* [EXERCISE DESCRIPTION]: The lines to find are those in the entries that hold the word "team"; copy every one of them.

* [TASK MATERIAL]:
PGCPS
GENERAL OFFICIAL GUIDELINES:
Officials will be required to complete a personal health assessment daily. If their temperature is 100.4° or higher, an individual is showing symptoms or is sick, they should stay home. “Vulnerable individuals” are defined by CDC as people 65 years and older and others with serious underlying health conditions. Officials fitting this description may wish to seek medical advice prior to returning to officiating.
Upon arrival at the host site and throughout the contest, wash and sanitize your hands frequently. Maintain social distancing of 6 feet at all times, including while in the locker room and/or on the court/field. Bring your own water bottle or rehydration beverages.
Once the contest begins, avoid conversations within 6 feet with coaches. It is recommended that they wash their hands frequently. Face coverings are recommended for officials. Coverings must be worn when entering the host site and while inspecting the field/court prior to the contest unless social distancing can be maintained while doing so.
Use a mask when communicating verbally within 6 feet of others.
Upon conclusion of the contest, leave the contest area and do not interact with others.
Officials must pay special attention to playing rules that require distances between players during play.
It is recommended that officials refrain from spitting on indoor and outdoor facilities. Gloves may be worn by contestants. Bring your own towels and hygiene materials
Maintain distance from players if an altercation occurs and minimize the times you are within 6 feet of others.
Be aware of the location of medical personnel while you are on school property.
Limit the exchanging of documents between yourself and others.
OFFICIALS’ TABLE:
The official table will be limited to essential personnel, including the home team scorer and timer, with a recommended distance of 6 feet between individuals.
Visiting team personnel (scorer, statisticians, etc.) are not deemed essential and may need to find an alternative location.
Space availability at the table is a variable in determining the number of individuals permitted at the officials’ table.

* [RESULT FOR THIS TASK]:
The official table will be limited to essential personnel, including the home team scorer and timer, with a recommended distance of 6 feet between individuals.
Visiting team personnel (scorer, statisticians, etc.) are not deemed essential and may need to find an alternative location.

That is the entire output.